***** RECORDS TO PROCESS

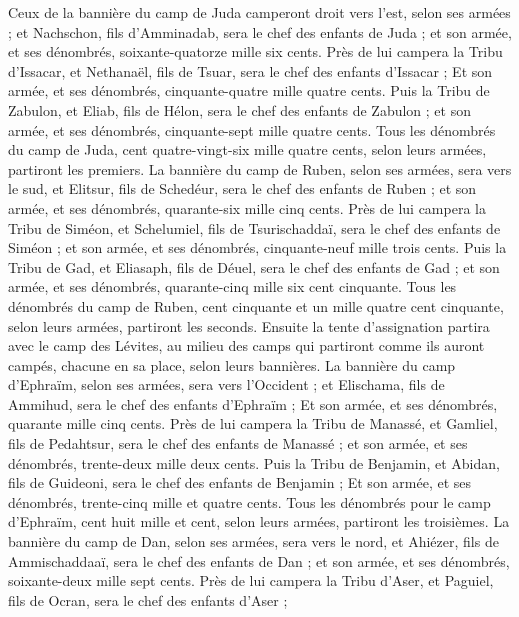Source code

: \begin{multicols}{2}
Ceux de la bannière du camp de Juda camperont droit vers l'est, selon ses armées ; et Nachschon, fils d'Amminadab, sera le chef des enfants de Juda ;
et son armée, et ses dénombrés, soixante-quatorze mille six cents.
Près de lui campera la Tribu d'Issacar, et Nethanaël, fils de Tsuar, sera le chef des enfants d'Issacar ;
Et son armée, et ses dénombrés, cinquante-quatre mille quatre cents.
Puis la Tribu de Zabulon, et Eliab, fils de Hélon, sera le chef des enfants de Zabulon ;
et son armée, et ses dénombrés, cinquante-sept mille quatre cents.
Tous les dénombrés du camp de Juda, cent quatre-vingt-six mille quatre cents, selon leurs armées, partiront les premiers.
La bannière du camp de Ruben, selon ses armées, sera vers le sud, et Elitsur, fils de Schedéur, sera le chef des enfants de Ruben ;
et son armée, et ses dénombrés, quarante-six mille cinq cents.
Près de lui campera la Tribu de Siméon, et Schelumiel, fils de Tsurischaddaï, sera le chef des enfants de Siméon ;
et son armée, et ses dénombrés, cinquante-neuf mille trois cents.
Puis la Tribu de Gad, et Eliasaph, fils de Déuel, sera le chef des enfants de Gad ;
et son armée, et ses dénombrés, quarante-cinq mille six cent cinquante.
Tous les dénombrés du camp de Ruben, cent cinquante et un mille quatre cent cinquante, selon leurs armées, partiront les seconds.
Ensuite la tente d'assignation partira avec le camp des Lévites, au milieu des camps qui partiront comme ils auront campés, chacune en sa place, selon leurs bannières.
La bannière du camp d'Ephraïm, selon ses armées, sera vers l'Occident ; et Elischama, fils de Ammihud, sera le chef des enfants d'Ephraïm ;
Et son armée, et ses dénombrés, quarante mille cinq cents.
Près de lui campera la Tribu de Manassé, et Gamliel, fils de Pedahtsur, sera le chef des enfants de Manassé ;
et son armée, et ses dénombrés, trente-deux mille deux cents.
Puis la Tribu de Benjamin, et Abidan, fils de Guideoni, sera le chef des enfants de Benjamin ;
Et son armée, et ses dénombrés, trente-cinq mille et quatre cents.
Tous les dénombrés pour le camp d'Ephraïm, cent huit mille et cent, selon leurs armées, partiront les troisièmes.
La bannière du camp de Dan, selon ses armées, sera vers le nord, et Ahiézer, fils de Ammischaddaaï, sera le chef des enfants de Dan ;
et son armée, et ses dénombrés, soixante-deux mille sept cents.
Près de lui campera la Tribu d'Aser, et Paguiel, fils de Ocran, sera le chef des enfants d'Aser ;

\end{multicols}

**********

:: JOB ITEM ::
Nothing but a number should be given: the number of lines in the records that contain the word "Près".

:: RESPONSE BELOW ::
4